New MHAP Algorithm Delivers Fast, High-Quality Genome Assemblies
Tuesday, May 26, 2015
A new publication in Nature Biotechnology reports the development of a lightning-fast genome assembly pipeline optimized for long reads. Scientists from the University of Maryland and the National Biodefense Analysis and Countermeasures Center created the MinHash Alignment Process, known as MHAP, to dramatically reduce assembly time and improve assembly quality. Their results are worth celebrating: assembly times were 600-fold faster compared to existing methods. “Using MHAP and the Celera Assembler, single-molecule sequencing can produce de novo near-complete eukaryotic assemblies that are 99.99% accurate when compared with available reference genomes,” the authors write. In the best cases, entire chromosome arms assembled into single-pieces from telomere to centromere!
MHAP takes a probabilistic approach to overlap-based assembly of long reads. MinHash represents longer text or a string of information as a set of fingerprints, allowing the assembly process to occur with more compact data that’s less computationally intensive. The authors’ MHAP overlapping method has been integrated into Celera Assembler for the assembly of gigabase-sized genomes, and is reported in their new paper “Assembling Large Genomes with Single-Molecule Sequencing and Locality-Sensitive Hashing.”

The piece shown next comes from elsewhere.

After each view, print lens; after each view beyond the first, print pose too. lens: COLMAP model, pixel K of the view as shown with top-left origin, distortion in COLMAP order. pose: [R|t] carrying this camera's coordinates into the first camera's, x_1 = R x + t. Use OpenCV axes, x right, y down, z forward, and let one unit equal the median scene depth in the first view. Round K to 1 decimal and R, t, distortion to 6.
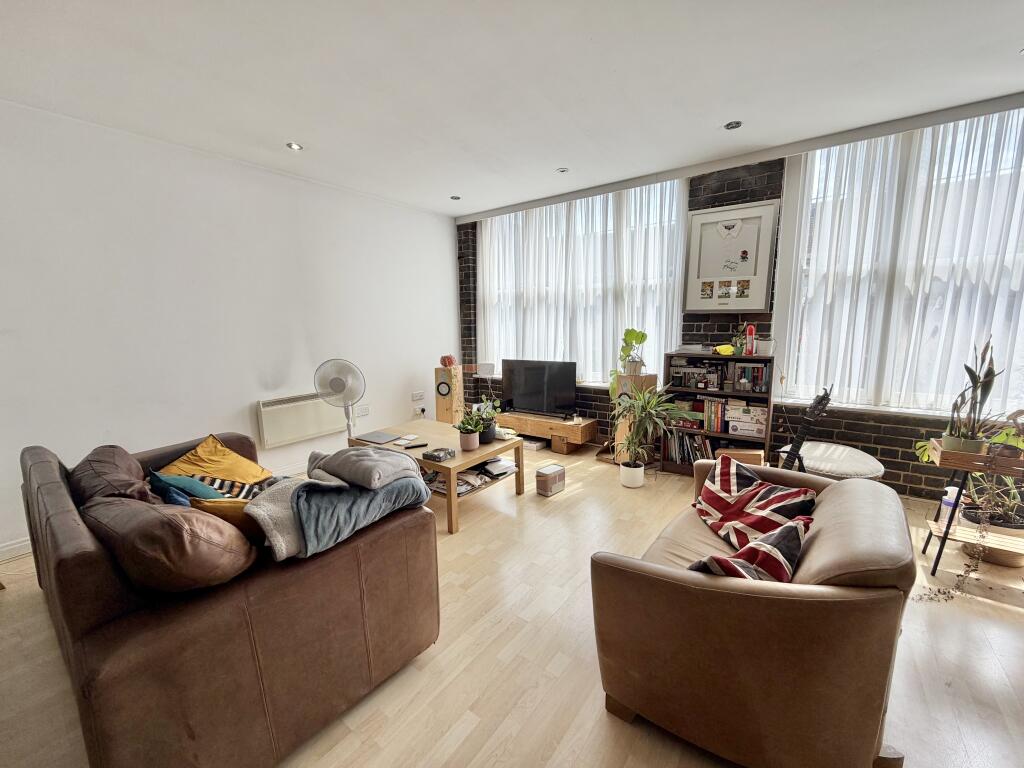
lens RADIAL K [[406.7, 0, 511.9], [0, 406.7, 379.5], [0, 0, 1]] dist [0.000332, 0.000117]
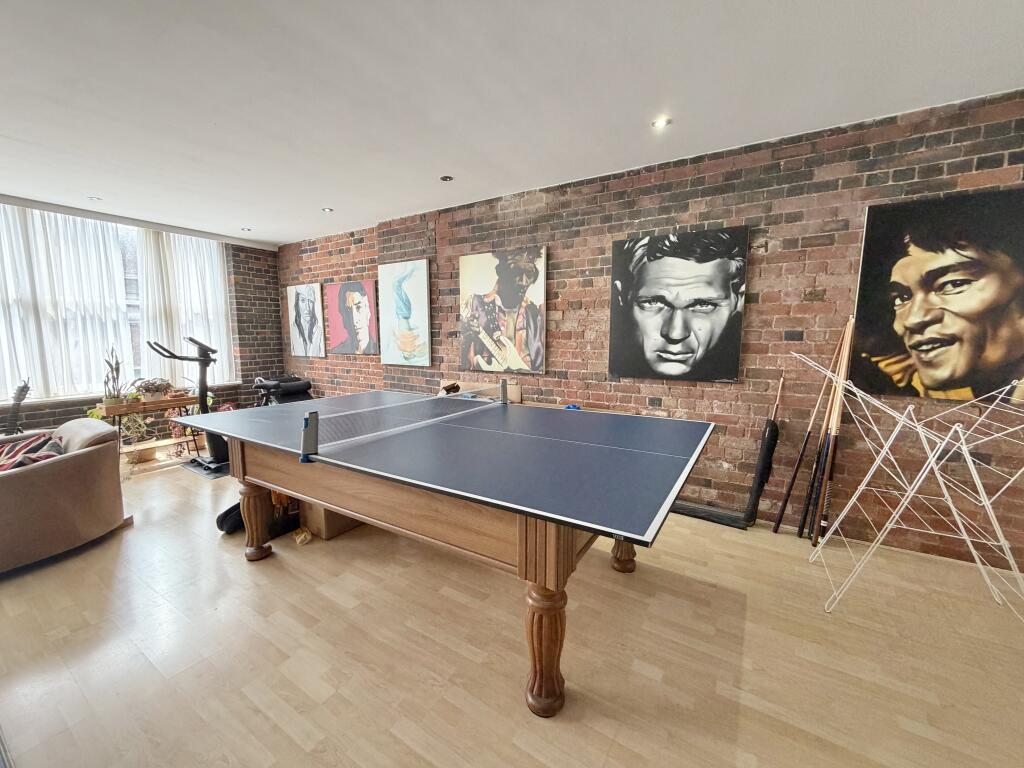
lens RADIAL K [[406.7, 0, 510.0], [0, 406.7, 385.6], [0, 0, 1]] dist [0.000332, 0.000117]
pose [[-0.093806, -0.105257, 0.990011, -0.684582], [0.143061, 0.982651, 0.118030, 0.094818], [-0.985258, 0.152703, -0.077120, -0.497518]]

While the technical approach to MHAP is very clever, what impressed us most from this publication were the results. Lead authors Konstantin Berlin and Sergey Koren, along with their collaborators, tested the algorithm on five different genomes to gauge its performance. The organisms included Escherichia coli, Saccharomyces cerevisiae, Arabidopsis thaliana, Drosophila melanogaster, and a human cell line (CHM1). For E. coli, the assembly of 85x SMRT® Sequencing reads took 20 minutes on a 16-core desktop computer; for S. cerevisiae, assembly time was less than two hours and resulted in a four-fold improvement in N50 size compared to previous assemblies. “For E. coli, the total cost of PBcR-MHAP assembly and Quiver polishing is currently less than $2 [using cloud computing],” Berlin et al. write.
As genomes got larger, the speedup became more pronounced: the D. melanogaster assembly was 600 times faster than previous methods — from 629,000 CPU hours to just 1,086 CPU hours — and produced a contig N50 longer than the scaffold N50 of the Sanger reference assembly, and “hundreds of fold more contiguous” than a synthetic long-read assembly. For yeast, the results were even more impressive. The authors report that “a majority of the 16 chromosomes were completely resolved from telomere to telomere” in their MHAP long-read assembly of S. cerevisiae W303.
The team also assembled a human genome, using the publicly available PacBio® long-read CHM1 haploid human genome dataset. The assembly’s contig N50 is an order of magnitude larger than the original Sanger-based human assembly, the authors report, and may resolve more than 50 of the 800-plus annotated gaps in the latest human reference genome. Zooming in on the highly complex MHC region of the genome, the scientists found that 97 percent of the locus is represented in just two contigs, compared to more than 60 contigs covering the same region in a recently published short-read assembly of the same cell line.
With MHAP, the authors anticipate that pent-up demand for rapid, affordable, and high-quality assembly can now be met. “These results demonstrate that [PacBio] single-molecule sequencing alone can produce near-complete eukaryotic genomes,” they write. We’re certainly excited to see more reference-grade eukaryotic genome assemblies generated using the new MHAP method.